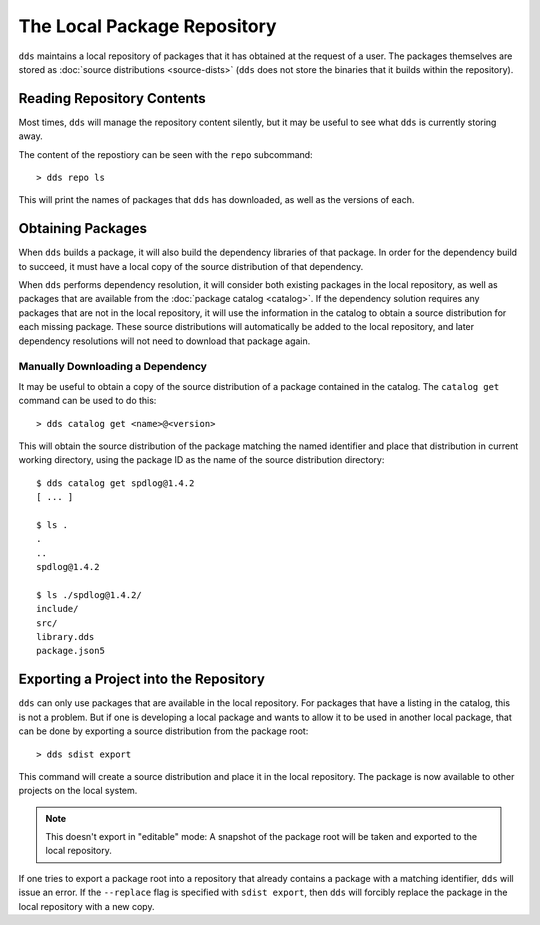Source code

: The Local Package Repository
############################

``dds`` maintains a local repository of packages that it has obtained at the
request of a user. The packages themselves are stored as
:doc:`source distributions <source-dists>` (``dds`` does not store the binaries
that it builds within the repository).


Reading Repository Contents
***************************

Most times, ``dds`` will manage the repository content silently, but it may be
useful to see what ``dds`` is currently storing away.

The content of the repostiory can be seen with the ``repo`` subcommand::

> dds repo ls

This will print the names of packages that ``dds`` has downloaded, as well as
the versions of each.


Obtaining Packages
******************

.. seealso:: See also: :doc:`catalog`

When ``dds`` builds a package, it will also build the dependency libraries of
that package. In order for the dependency build to succeed, it must have a
local copy of the source distribution of that dependency.

When ``dds`` performs dependency resolution, it will consider both existing
packages in the local repository, as well as packages that are available from
the :doc:`package catalog <catalog>`. If the dependency solution requires any
packages that are not in the local repository, it will use the information in
the catalog to obtain a source distribution for each missing package. These
source distributions will automatically be added to the local repository, and
later dependency resolutions will not need to download that package again.


Manually Downloading a Dependency
=================================

It may be useful to obtain a copy of the source distribution of a package
contained in the catalog. The ``catalog get`` command can be used to do this::

> dds catalog get <name>@<version>

This will obtain the source distribution of the package matching the named
identifier and place that distribution in current working directory, using the
package ID as the name of the source distribution directory::

    $ dds catalog get spdlog@1.4.2
    [ ... ]

    $ ls .
    .
    ..
    spdlog@1.4.2

    $ ls ./spdlog@1.4.2/
    include/
    src/
    library.dds
    package.json5


.. _repo.export-local:

Exporting a Project into the Repository
***************************************

``dds`` can only use packages that are available in the local repository. For
packages that have a listing in the catalog, this is not a problem. But if one
is developing a local package and wants to allow it to be used in another local
package, that can be done by exporting a source distribution from the package
root::

> dds sdist export

This command will create a source distribution and place it in the local
repository. The package is now available to other projects on the local system.

.. note::
    This doesn't export in "editable" mode: A snapshot of the package root
    will be taken and exported to the local repository.

If one tries to export a package root into a repository that already contains
a package with a matching identifier, ``dds`` will issue an error. If the
``--replace`` flag is specified with ``sdist export``, then ``dds`` will
forcibly replace the package in the local repository with a new copy.
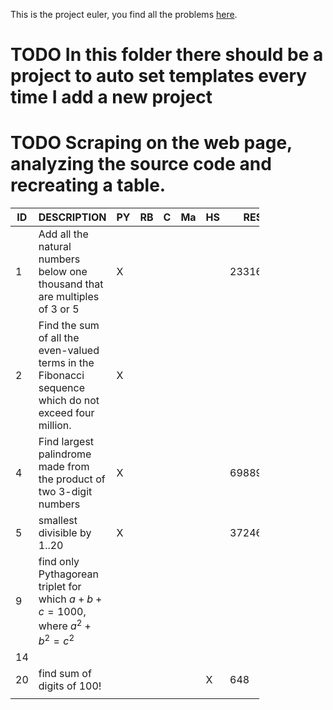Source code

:This is the project euler, you find all the problems [[http://projecteuler.net/index.php%3Fsection%3Dproblems][here]].
* TODO In this folder there should be a project to auto set templates every time I add a new project

* TODO Scraping on the web page, analyzing the source code and recreating a table.

 | ID | DESCRIPTION                    | PY | RB | C | Ma | HS |     RESULT | SUBMITTED |
 |----+--------------------------------+----+----+---+----+----+------------+-----------|
 |    | <30>                           |    |    |   |    |    |            |           |
 |  1 | Add all the natural numbers below one thousand that are multiples of 3 or 5 | X  |    |   |    |    |     233168 | Y         |
 |  2 | Find the sum of all the even-valued terms in the Fibonacci sequence which do not exceed four million. | X  |    |   |    |    |            |           |
 |  4 | Find largest palindrome made from the product of two 3-digit numbers | X  |    |   |    |    |     698896 |           |
 |  5 | smallest divisible by 1..20    | X  |    |   |    |    | 3724680960 |           |
 |  9 | find only Pythagorean triplet for which $a + b + c = 1000$, where $a^2+b^2=c^2$ |    |    |   |    |    |            |           |
 | 14 |                                |    |    |   |    |    |            |           |
 | 20 | find sum of digits of 100!     |    |    |   |    | X  |        648 |           |
 |    |                                |    |    |   |    |    |            |           |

--------------------------------

### Instructions for the task
Set the listing down in full and exactly. Pictures within it should not appear in the copy.

### Answer space
Source code

: The Local Package Repository
############################

``dds`` maintains a local repository of packages that it has obtained at the
request of a user. The packages themselves are stored as
:doc:`source distributions <source-dists>` (``dds`` does not store the binaries
that it builds within the repository).


Reading Repository Contents
***************************

Most times, ``dds`` will manage the repository content silently, but it may be
useful to see what ``dds`` is currently storing away.

The content of the repostiory can be seen with the ``repo`` subcommand::

> dds repo ls

This will print the names of packages that ``dds`` has downloaded, as well as
the versions of each.


Obtaining Packages
******************

.. seealso:: See also: :doc:`catalog`

When ``dds`` builds a package, it will also build the dependency libraries of
that package. In order for the dependency build to succeed, it must have a
local copy of the source distribution of that dependency.

When ``dds`` performs dependency resolution, it will consider both existing
packages in the local repository, as well as packages that are available from
the :doc:`package catalog <catalog>`. If the dependency solution requires any
packages that are not in the local repository, it will use the information in
the catalog to obtain a source distribution for each missing package. These
source distributions will automatically be added to the local repository, and
later dependency resolutions will not need to download that package again.


Manually Downloading a Dependency
=================================

It may be useful to obtain a copy of the source distribution of a package
contained in the catalog. The ``catalog get`` command can be used to do this::

> dds catalog get <name>@<version>

This will obtain the source distribution of the package matching the named
identifier and place that distribution in current working directory, using the
package ID as the name of the source distribution directory::

    $ dds catalog get spdlog@1.4.2
    [ ... ]

    $ ls .
    .
    ..
    spdlog@1.4.2

    $ ls ./spdlog@1.4.2/
    include/
    src/
    library.dds
    package.json5


.. _repo.export-local:

Exporting a Project into the Repository
***************************************

``dds`` can only use packages that are available in the local repository. For
packages that have a listing in the catalog, this is not a problem. But if one
is developing a local package and wants to allow it to be used in another local
package, that can be done by exporting a source distribution from the package
root::

> dds sdist export

This command will create a source distribution and place it in the local
repository. The package is now available to other projects on the local system.

.. note::
    This doesn't export in "editable" mode: A snapshot of the package root
    will be taken and exported to the local repository.

If one tries to export a package root into a repository that already contains
a package with a matching identifier, ``dds`` will issue an error. If the
``--replace`` flag is specified with ``sdist export``, then ``dds`` will
forcibly replace the package in the local repository with a new copy.
Source code

:This is the project euler, you find all the problems [[http://projecteuler.net/index.php%3Fsection%3Dproblems][here]].
* TODO In this folder there should be a project to auto set templates every time I add a new project

* TODO Scraping on the web page, analyzing the source code and recreating a table.

 | ID | DESCRIPTION                    | PY | RB | C | Ma | HS |     RESULT | SUBMITTED |
 |----+--------------------------------+----+----+---+----+----+------------+-----------|
 |    | <30>                           |    |    |   |    |    |            |           |
 |  1 | Add all the natural numbers below one thousand that are multiples of 3 or 5 | X  |    |   |    |    |     233168 | Y         |
 |  2 | Find the sum of all the even-valued terms in the Fibonacci sequence which do not exceed four million. | X  |    |   |    |    |            |           |
 |  4 | Find largest palindrome made from the product of two 3-digit numbers | X  |    |   |    |    |     698896 |           |
 |  5 | smallest divisible by 1..20    | X  |    |   |    |    | 3724680960 |           |
 |  9 | find only Pythagorean triplet for which $a + b + c = 1000$, where $a^2+b^2=c^2$ |    |    |   |    |    |            |           |
 | 14 |                                |    |    |   |    |    |            |           |
 | 20 | find sum of digits of 100!     |    |    |   |    | X  |        648 |           |
 |    |                                |    |    |   |    |    |            |           |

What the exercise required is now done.